### EXTRACTED DATA
┌──

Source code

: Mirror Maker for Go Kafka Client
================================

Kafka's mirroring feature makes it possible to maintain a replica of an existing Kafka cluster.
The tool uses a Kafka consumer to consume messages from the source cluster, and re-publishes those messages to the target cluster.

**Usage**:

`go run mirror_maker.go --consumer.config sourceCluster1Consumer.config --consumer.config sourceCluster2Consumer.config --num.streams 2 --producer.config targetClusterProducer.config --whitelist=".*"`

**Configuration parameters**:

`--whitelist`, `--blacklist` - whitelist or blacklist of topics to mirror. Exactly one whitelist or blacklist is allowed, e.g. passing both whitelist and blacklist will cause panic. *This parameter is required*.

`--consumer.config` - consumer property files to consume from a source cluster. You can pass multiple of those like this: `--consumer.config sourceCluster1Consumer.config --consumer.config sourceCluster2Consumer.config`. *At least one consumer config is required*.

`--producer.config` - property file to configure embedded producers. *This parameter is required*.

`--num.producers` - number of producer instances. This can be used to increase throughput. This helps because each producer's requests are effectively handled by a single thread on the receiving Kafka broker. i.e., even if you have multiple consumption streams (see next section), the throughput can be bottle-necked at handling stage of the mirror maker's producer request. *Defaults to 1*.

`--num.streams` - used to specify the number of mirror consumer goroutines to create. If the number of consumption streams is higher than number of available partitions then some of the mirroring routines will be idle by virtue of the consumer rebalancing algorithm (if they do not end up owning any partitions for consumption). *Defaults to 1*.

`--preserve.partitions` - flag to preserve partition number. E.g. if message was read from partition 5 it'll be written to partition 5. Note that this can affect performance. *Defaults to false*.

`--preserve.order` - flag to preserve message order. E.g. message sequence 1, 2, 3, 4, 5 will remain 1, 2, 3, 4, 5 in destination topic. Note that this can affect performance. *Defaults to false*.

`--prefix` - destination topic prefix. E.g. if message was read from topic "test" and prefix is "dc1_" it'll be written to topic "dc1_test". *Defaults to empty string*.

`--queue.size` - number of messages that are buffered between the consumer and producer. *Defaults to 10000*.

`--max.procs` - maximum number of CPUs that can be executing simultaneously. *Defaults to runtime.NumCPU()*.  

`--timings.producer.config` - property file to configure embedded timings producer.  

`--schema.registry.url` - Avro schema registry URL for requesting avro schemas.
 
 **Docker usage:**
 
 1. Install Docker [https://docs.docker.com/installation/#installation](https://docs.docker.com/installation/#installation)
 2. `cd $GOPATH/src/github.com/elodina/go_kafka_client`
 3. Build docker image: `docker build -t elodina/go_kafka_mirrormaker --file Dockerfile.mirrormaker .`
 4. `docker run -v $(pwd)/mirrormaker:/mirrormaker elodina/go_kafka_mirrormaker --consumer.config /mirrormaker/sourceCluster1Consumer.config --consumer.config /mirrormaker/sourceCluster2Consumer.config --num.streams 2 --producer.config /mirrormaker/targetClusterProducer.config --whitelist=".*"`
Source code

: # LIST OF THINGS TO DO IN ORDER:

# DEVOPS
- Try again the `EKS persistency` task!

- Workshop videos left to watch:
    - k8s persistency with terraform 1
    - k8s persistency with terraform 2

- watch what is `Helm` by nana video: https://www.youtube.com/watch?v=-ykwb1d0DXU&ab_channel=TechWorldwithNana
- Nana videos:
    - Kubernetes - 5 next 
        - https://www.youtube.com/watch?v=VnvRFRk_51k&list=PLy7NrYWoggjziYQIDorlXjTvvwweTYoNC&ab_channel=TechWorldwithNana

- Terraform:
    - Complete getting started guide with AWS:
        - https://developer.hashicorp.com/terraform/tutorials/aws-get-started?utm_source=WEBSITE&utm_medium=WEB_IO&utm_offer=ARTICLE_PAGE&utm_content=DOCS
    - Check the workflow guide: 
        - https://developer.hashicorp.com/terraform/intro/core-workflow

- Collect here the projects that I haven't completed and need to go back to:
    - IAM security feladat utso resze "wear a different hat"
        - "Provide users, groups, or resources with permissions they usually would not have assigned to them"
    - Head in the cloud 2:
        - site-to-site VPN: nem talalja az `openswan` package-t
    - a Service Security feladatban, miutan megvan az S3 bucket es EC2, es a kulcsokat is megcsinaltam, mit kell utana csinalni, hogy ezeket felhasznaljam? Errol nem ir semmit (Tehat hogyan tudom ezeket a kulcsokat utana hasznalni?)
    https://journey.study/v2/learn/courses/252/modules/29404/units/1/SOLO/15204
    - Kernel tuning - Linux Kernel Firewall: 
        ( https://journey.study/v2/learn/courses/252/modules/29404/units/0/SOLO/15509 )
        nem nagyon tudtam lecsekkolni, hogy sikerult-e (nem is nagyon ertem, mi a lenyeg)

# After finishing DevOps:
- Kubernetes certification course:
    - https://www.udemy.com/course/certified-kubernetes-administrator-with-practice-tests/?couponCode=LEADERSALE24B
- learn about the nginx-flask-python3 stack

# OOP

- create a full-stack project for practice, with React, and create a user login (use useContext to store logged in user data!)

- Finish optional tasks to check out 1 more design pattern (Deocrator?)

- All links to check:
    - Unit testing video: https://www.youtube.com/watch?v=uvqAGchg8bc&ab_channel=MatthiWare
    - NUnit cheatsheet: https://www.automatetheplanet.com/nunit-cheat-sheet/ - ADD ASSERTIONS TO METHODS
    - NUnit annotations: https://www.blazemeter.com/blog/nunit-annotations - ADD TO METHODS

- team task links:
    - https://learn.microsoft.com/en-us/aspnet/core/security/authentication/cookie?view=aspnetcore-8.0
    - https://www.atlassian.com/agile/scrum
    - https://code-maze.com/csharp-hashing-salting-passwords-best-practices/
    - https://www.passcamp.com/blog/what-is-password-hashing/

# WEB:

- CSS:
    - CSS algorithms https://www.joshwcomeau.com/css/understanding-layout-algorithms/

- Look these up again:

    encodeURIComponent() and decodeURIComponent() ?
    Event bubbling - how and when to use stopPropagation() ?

└──

### WHAT YOU ARE ASKED TO DO
In the entries above, count each line that includes "developer" and report the total with no other text.

### RESULT
2